The nightmare scenario for the nation’s retailers this year is hitting stores: whether or not they’ll have enough Black Friday deals to entice customers.
More specifically, Black Friday has become a big time test for retailers to see how deep into the holiday season they can get without collapsing. Last year, brick-and-mortar retailers had to close hours before Christmas due to declining consumer demand and tight inventory.
Analysts say consumers have less money to spend this year, bringing more focus on spending earlier in the season instead of waiting until the day after Thanksgiving.

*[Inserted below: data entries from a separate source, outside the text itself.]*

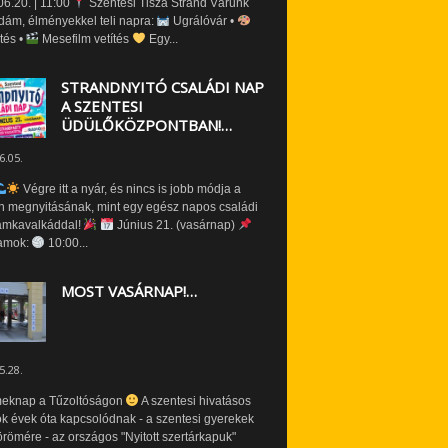
6.20. | 11:00
Szentesi Tisza Strand Várunk
dám, élményekkel teli napra:
Ugrálóvár •
tés •
Mesefilm vetítés
Egy...
STRANDNYITÓ CSALÁDI NAP
A SZENTESI
ÜDÜLŐKÖZPONTBAN!…
6.05.
Végre itt a nyár, és nincs is jobb módja a
n megnyitásának, mint egy egész napos családi
amkavalkáddal!
Június 21. (vasárnap)
amok:
10:00...
MOST VASÁRNAP!…
5.28.
eknap a Tűzoltóságon
A szentesi hivatásos
ók évek óta kapcsolódnak - a szentesi gyerekek
römére - az országos "Nyitott szertárkapuk"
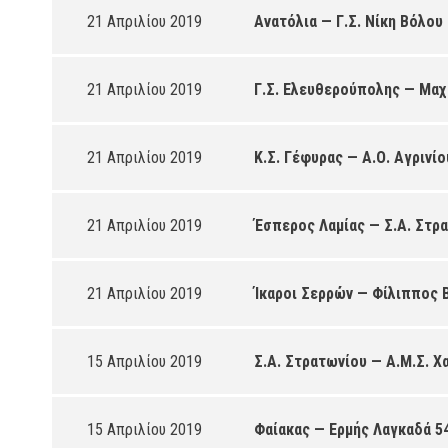
21 Απριλίου 2019
Ανατόλια — Γ.Σ. Νίκη Βόλου
21 Απριλίου 2019
Γ.Σ. Ελευθερούπολης — Μαχ
21 Απριλίου 2019
Κ.Σ. Γέφυρας — Α.Ο. Αγρινίο
21 Απριλίου 2019
Έσπερος Λαμίας — Σ.Α. Στρ
21 Απριλίου 2019
Ίκαροι Σερρών — Φίλιππος 
15 Απριλίου 2019
Σ.Α. Στρατωνίου — Α.Μ.Σ. Χ
15 Απριλίου 2019
Φαίακας — Ερμής Λαγκαδά 5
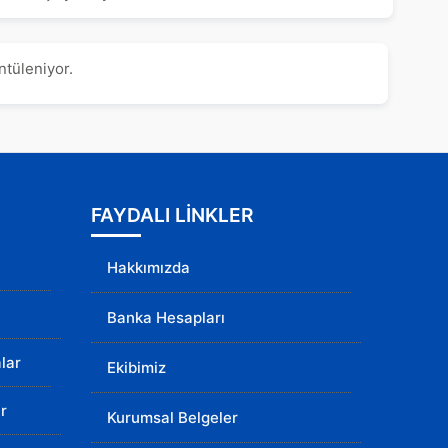
ntüleniyor.
FAYDALI LİNKLER
Hakkımızda
Banka Hesapları
lar
Ekibimiz
r
Kurumsal Belgeler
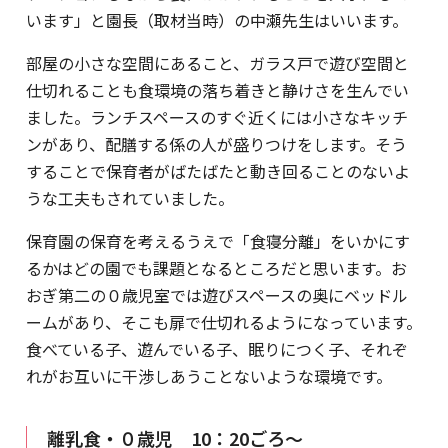
います」と園長（取材当時）の中瀬先生はいいます。
部屋の小さな空間にあること、ガラス戸で遊び空間と
仕切れることも食環境の落ち着きと静けさを生んでい
ました。ランチスペースのすぐ近くには小さなキッチ
ンがあり、配膳する係の人が盛りつけをします。そう
することで保育者がばたばたと動き回ることのないよ
うな工夫もされていました。
保育園の保育を考えるうえで「食寝分離」をいかにす
るかはどの園でも課題となるところだと思います。お
おぎ第二の０歳児室では遊びスペースの奥にベッドル
ームがあり、そこも扉で仕切れるようになっています。
食べている子、遊んでいる子、眠りにつく子、それぞ
れがお互いに干渉しあうことないような環境です。
離乳食・０歳児 10：20ごろ～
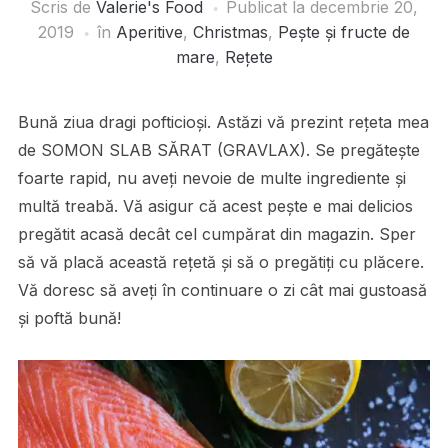
Scris de
Valerie's Food
Publicat la
decembrie 20,
2019
în
Aperitive
,
Christmas
,
Pește și fructe de
mare
,
Rețete
Bună ziua dragi pofticioși. Astăzi vă prezint rețeta mea
de SOMON SLAB SĂRAT (GRAVLAX). Se pregătește
foarte rapid, nu aveți nevoie de multe ingrediente și
multă treabă. Vă asigur că acest pește e mai delicios
pregătit acasă decât cel cumpărat din magazin. Sper
să vă placă această rețetă și să o pregătiți cu plăcere.
Vă doresc să aveți în continuare o zi cât mai gustoasă
și poftă bună!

“Consumers are going to be in a very, very good position to make very good decisions about buying things,” said Neil Saunders, managing director of GlobalData Retail. “Many are going to value the dollars and spend them wisely.”
All signs point to a strong holiday shopping season. More people are shopping online for anything from Black Friday bargains to The National Retail Federation predicts consumer spending for the 2014-15 season will be at least 3.6 percent higher than the year before, totaling an all-time high of $616.6 billion.
But even with all those holiday gift cards racking up thousands of miles on retailers’ Porsches, the biggest opportunity for growth lies with in-store shoppers.
“So as more and more people opt to make purchases in store versus online, that has implications for the sale of discretionary items and presents as well,” said Joel Bines, managing director of AlixPartners’ retail practice.
As budgets tighten and people seek savings and reduced costs, retailers are increasingly focusing on reducing waste and fixing existing infrastructure. Items like freezers and walk-in freezers that, in the past, would have been discarded upon expiration, can now be repurposed to keep displays fresh. Supermarket operators are also increasingly on the hunt for ways to reduce waste, improve efficiency and, possibly, cut prices. It’s a game of Whack-a-Mole, said Bruce Rayfield, principal at consultancy Ferris Baker Watts: “you have to come up with ways to deal with the bureaucracy or complexity of procedures to get rid of stuff.”
The retail industry continues to grapple with evolving consumer habits, which has kept shoppers more loyal to retailers who offer certain products, said Jeffrey Sadove, executive chairman of Saks Fifth Avenue, speaking at the chain’s Q3 earnings call. It’s also becoming a point of engagement for companies.
“Retailers really have become partners in service,” Sadove said. “We really view ourselves as a service business.”